An initiative of this kind was promoted by an action group of the COPUOS in order to track NEOs (Near Earth Objects): the main guideline was to reduce politics and maximize results by adopting an IADC-like structure (Inter-Agency Space Debris Coordination Committee). According to the article 5.4 of the IADC Guidelines, “In developing the design and mission profile of a spacecraft or orbital stage, a program or project should estimate and limit the probability of accidental collision with known objects during the spacecraft or orbital stage’s orbital lifetime” showing this provision how a central international regulation is inexistent, everything is referred to the states or entities carrying out the mission, which shall estimate and limit (not prevent) the risk of collisions, according to their own national criteria.

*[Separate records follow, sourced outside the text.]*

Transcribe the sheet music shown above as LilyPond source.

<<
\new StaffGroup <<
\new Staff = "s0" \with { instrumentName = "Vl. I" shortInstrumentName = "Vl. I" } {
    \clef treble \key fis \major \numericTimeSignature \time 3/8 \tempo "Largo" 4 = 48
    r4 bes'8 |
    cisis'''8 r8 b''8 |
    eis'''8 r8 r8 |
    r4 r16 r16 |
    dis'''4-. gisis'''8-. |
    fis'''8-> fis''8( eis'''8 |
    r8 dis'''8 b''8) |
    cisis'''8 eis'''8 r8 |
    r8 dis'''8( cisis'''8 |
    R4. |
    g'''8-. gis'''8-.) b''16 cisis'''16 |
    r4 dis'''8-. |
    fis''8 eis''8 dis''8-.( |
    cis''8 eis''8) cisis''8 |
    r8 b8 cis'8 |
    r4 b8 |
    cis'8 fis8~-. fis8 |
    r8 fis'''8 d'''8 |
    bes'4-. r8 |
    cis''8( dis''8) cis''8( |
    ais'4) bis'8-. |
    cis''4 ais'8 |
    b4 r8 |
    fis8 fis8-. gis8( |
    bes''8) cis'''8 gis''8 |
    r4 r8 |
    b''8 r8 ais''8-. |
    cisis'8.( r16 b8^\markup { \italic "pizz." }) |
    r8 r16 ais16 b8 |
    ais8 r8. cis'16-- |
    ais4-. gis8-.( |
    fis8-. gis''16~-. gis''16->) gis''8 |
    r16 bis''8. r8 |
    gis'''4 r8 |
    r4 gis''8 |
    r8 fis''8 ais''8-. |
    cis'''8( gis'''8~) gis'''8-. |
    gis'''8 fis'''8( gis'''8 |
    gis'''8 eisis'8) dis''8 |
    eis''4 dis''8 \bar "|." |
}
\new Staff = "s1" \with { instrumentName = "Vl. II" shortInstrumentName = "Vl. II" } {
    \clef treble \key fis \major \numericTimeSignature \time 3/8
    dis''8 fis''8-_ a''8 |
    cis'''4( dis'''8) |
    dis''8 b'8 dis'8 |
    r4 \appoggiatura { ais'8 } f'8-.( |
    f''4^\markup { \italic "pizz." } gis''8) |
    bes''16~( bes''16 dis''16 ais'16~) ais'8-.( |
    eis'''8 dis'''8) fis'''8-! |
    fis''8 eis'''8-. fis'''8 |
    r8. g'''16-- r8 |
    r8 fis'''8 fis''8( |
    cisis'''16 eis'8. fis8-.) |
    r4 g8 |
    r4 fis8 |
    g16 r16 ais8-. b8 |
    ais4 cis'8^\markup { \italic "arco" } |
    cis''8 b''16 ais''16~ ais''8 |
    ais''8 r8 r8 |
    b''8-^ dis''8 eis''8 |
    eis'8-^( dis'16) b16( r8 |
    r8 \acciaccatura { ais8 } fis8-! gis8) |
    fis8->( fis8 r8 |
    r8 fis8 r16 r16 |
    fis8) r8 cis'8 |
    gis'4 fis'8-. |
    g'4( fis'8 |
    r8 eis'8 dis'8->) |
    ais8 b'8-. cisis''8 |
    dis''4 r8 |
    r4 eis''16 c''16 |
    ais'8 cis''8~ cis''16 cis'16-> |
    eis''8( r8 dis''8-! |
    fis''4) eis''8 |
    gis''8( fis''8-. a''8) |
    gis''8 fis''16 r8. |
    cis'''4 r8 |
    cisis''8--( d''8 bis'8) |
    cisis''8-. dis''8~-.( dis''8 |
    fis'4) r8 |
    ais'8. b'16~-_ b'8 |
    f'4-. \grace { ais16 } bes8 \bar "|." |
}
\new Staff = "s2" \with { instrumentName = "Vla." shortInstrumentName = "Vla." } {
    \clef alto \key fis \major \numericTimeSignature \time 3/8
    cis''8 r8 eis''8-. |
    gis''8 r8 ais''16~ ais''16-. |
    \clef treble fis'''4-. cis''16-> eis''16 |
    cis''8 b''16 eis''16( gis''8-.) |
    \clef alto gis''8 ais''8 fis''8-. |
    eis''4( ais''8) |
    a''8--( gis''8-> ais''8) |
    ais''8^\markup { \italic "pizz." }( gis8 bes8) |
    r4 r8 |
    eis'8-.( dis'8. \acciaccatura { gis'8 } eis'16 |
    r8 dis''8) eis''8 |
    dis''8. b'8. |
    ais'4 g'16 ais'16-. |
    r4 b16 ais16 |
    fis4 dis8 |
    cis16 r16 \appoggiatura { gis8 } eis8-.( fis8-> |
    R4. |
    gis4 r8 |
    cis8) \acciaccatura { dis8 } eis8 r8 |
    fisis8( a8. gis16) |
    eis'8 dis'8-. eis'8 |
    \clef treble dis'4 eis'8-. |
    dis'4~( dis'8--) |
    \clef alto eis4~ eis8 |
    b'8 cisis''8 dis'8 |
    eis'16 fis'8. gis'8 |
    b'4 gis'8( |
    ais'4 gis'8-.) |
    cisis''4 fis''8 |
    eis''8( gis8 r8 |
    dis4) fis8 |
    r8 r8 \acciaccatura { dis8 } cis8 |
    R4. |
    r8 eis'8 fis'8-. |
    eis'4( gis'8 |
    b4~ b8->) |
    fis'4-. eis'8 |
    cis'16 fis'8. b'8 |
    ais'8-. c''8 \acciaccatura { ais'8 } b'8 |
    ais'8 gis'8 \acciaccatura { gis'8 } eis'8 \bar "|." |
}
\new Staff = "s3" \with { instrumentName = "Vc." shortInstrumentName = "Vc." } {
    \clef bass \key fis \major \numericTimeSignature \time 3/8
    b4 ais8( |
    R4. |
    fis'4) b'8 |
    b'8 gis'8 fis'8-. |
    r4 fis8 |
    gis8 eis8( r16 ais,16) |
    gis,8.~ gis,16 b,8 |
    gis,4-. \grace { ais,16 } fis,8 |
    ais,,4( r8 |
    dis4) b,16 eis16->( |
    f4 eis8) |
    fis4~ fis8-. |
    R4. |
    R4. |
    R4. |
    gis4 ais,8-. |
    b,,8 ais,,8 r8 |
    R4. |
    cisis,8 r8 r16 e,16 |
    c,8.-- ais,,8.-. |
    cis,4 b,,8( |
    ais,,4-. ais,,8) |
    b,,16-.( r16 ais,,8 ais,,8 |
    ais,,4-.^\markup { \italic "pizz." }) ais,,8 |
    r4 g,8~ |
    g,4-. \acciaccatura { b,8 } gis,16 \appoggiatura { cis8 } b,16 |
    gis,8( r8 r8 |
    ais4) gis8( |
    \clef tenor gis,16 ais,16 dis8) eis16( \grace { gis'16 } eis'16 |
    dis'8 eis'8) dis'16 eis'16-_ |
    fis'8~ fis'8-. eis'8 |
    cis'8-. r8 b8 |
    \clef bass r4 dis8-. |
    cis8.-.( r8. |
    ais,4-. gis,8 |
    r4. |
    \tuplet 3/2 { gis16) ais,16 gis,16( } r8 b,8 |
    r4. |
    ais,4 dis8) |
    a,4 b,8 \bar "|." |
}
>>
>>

The lack of a clear set of regulations also emerges from the IADC Space Debris Mitigation Guidelines Update of the 45th COPUOS Scientific and Technical Sub Committee: the last part of the summary declares: “All participants of space activity are encouraged to use the technical information, provided by the IADC Mitigation Guidelines (including its future updates) and IADC Support Documentation to help establish mission requirements for planned and existing space systems”. As illustrated, participants are only encouraged to follow the IADC guidelines; meaning that this is just a feeble attempt and there are no binding rules on this issue. This gap leads to a chaotic situation among national rules and leaves the problem unsolved. States shall adopt their own national rules in order to give rise to a more binding and homogeneous scenario on this matter. An example which might pave the way and inspire a juridical change, is the France’s Space Operations Act which addresses the operators’ management system, the repercussions of hazardous activities on the environment and identifies safety and environmental requirements for the launch, control and return of space objects.

One of the most prominent projects for a set of rules on space debris comes from the Space Debris Foundation and its “Orbital Debris Removal and Recycling Fund Scenario” (ODRRF), which is focused on the incentives for private actors so to fuel their participation in the space debris removal. What clearly emerges then, is the intention of involving the private sector in this field, private players might have more expertise and the best resources to address this issue. On the other side anyway, one has to say that a financial policy is needed: private players cannot autonomously move within a non-regulated context; in line with this necessity, one of the milestones of this plan is to introduce lower insurance costs so to permit private actors to develop considerable series of de-commissioning devices.

The achievement of an internationally shared and detailed space law policy for what concerns space debris seems to be full of juridical hurdles and far from happening. Space debris represent the first challenge that has to be necessarily addressed in order to preserve what has been reached so far and to keep fuelling the human advancement in space. Now more than ever therefore, priority must be given to the industry. Afterwards and in accordance with the industrial accomplishments, one will have to foster the international commitment for tailor-made juridical and financial solutions for those enterprises working in the space debris sector and for the whole space law scenario.

Carlo Belbusti holds a Master’s Degree in Law from Roma Tre University. He also attended a Postgraduate course in space law and policies at the Italian Society for the International Organization.